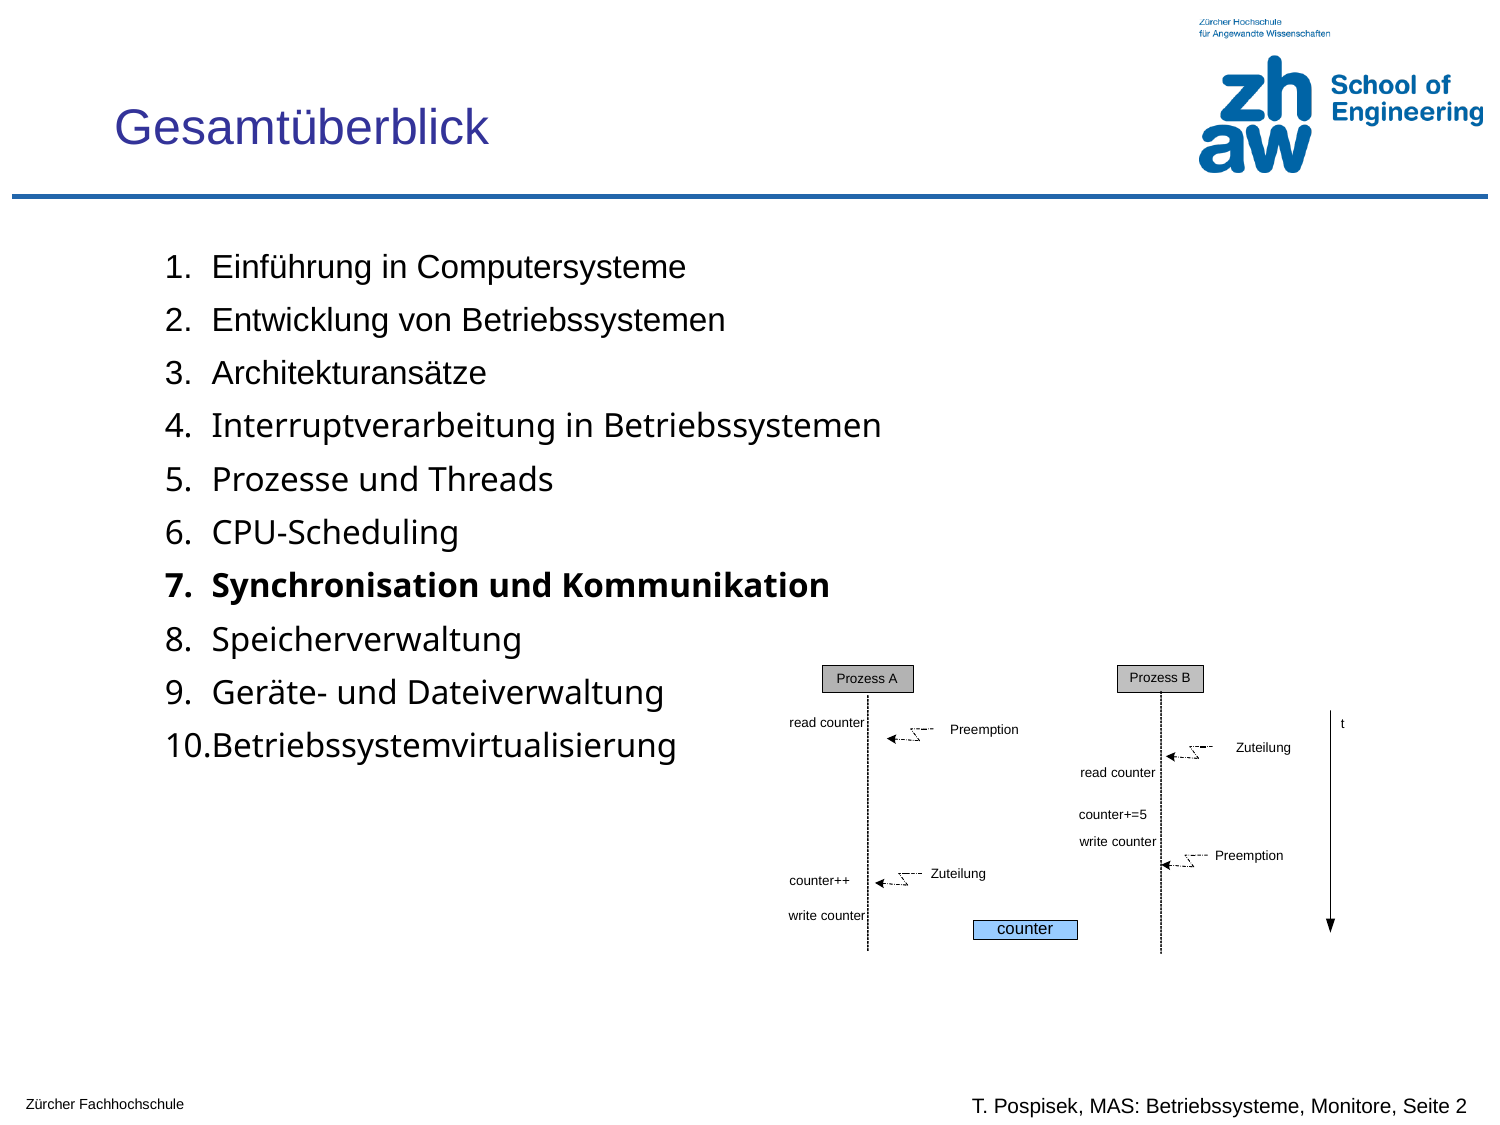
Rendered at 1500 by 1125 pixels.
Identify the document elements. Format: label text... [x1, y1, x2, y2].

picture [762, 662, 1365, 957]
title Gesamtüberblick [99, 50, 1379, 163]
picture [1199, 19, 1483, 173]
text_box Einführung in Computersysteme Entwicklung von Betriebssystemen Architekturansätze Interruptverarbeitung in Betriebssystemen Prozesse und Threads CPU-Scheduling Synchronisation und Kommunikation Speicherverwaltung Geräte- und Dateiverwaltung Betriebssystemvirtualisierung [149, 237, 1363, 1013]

==============================

**DIRECTIONS**
Arrange every line of the records above as a Markdown table with the columns "No." and "Record Line," numbering each row and skipping blank lines. Leave the pictures out of your answer.

**RESPONSE TO THIS TASK**
| No. | Record Line |
|---|---|
| 1 | Rendered at 1500 by 1125 pixels. |
| 2 | Identify the document elements. Format: label text... [x1, y1, x2, y2]. |
| 3 | picture [762, 662, 1365, 957] |
| 4 | title Gesamtüberblick [99, 50, 1379, 163] |
| 5 | picture [1199, 19, 1483, 173] |
| 6 | text_box Einführung in Computersysteme Entwicklung von Betriebssystemen Architekturansätze Interruptverarbeitung in Betriebssystemen Prozesse und Threads CPU-Scheduling Synchronisation und Kommunikation Speicherverwaltung Geräte- und Dateiverwaltung Betriebssystemvirtualisierung [149, 237, 1363, 1013] |